In Berlin, meanwhile, European Union leaders brought together experts to start work on a “new Marshall Plan” for the future rebuilding of Ukraine — a reference to the U.S.-sponsored plan that helped revive Western European economies after World War II.

German Chancellor Olaf Scholz said the meeting aims to discuss “how to ensure and how to sustain the financing of the recovery, reconstruction and modernization of Ukraine for years and decades to come.”

Scholz, who co-hosted the meeting with European Commission President Ursula von der Leyen, said he’s looking for “nothing less than creating a new Marshall Plan for the 21st century — a generational task that must begin now.”

Even so, one of Moscow’s allies on Tuesday urged Russia to step up the pace and scale of Ukraine’s destruction.

Ramzan Kadyrov, the regional leader of Chechnya who has sent troops from the region to fight in Ukraine, urged Moscow to wipe off the map entire cities in retaliation for Ukrainian shelling of Russia’s territory. Authorities in Russia’s Kursk and Belgorod regions that border Ukraine have repeatedly reported Ukrainian shelling that damaged infrastructure and residential buildings.

“Our response has been too weak,” Kadyrov said in a statement posted on his messaging app channel. “If a shell flies into our region, entire cities must be wiped off the face of the Earth so that they don’t ever think that they can fire in our direction.”

Ukrainian authorities, meanwhile, sought to ease public fears over Russia’s use of Iranian drones to strike the country’s infrastructure, claiming increasing success in shooting them down.

Ukraine’s forces have shot down more than two-thirds of the approximately 330 Shahed drones that Russia has fired through Saturday, the head of Ukraine’s intelligence service, Kyrylo Budanov, said Monday. Budanov said Russia’s military had ordered about 1,700 drones of different types and is rolling out a second batch of about 300 Shaheds.

Although Russia and Iran deny that the Iranian-built drones have been used, the distinctive triangle-shaped Shahed-136s have rained down on civilians in Kyiv and elsewhere.

Britain’s Ministry of Defense said Russia was likely to use a large number of drones to try to penetrate the “increasingly effective Ukrainian air defenses” — to substitute for Russian-made long-range precision weapons “which are becoming increasingly scarce.”

Russia’s “artillery ammunition is running low,” the British report said Tuesday.

The Institute for the Study of War, in Washington, added that “the slower tempo of Russian air, missile, and drone strikes possibly reflects decreasing missile and drone stockpiles and the strikes’ limited effectiveness of accomplishing Russian strategic military goals.”

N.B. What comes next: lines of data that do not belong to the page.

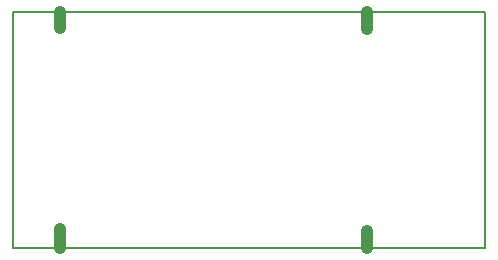
<source format=gbr>
G04 #@! TF.FileFunction,Profile,NP*
%FSLAX46Y46*%
G04 Gerber Fmt 4.6, Leading zero omitted, Abs format (unit mm)*
G04 Created by KiCad (PCBNEW 0.201512231246+6403~40~ubuntu14.04.1-stable) date Mo 22 Feb 2016 17:08:34 CET*
%MOMM*%
G01*
G04 APERTURE LIST*
%ADD10C,0.100000*%
%ADD11C,1.000000*%
%ADD12C,0.150000*%
G04 APERTURE END LIST*
D10*
D11*
X149000000Y-75000000D02*
X149000000Y-76400000D01*
X175000000Y-76458000D02*
X175000000Y-75058000D01*
X175000000Y-95000000D02*
X175000000Y-93600000D01*
X149000000Y-95000000D02*
X149000000Y-93400000D01*
D12*
X185000000Y-75000000D02*
X185000000Y-95000000D01*
X145000000Y-75000000D02*
X185000000Y-75000000D01*
X145000000Y-95000000D02*
X145000000Y-75000000D01*
X145000000Y-95000000D02*
X185000000Y-95000000D01*
M02*

</source>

Despite the reduced attacks, at least seven civilians were killed and another three wounded in the latest Russian shelling of the eastern Donetsk region, Ukraine’s presidential office said Tuesday.

The attacks came as the Russians pressed their offensive on the strategically placed towns of Bakhmut and Avdiivka and also shelled other areas in the Donetsk region, which is part of Ukraine’s industrial heartland of Donbas.

The developments came after a stark warning by Russian Defense Minister Sergei Shoigu to his British, French, Turkish and U.S. counterparts over the weekend that Ukrainian forces were preparing a “provocation” involving a radioactive device — a so-called dirty bomb. Britain, France, and the United States rejected that claim as “transparently false.”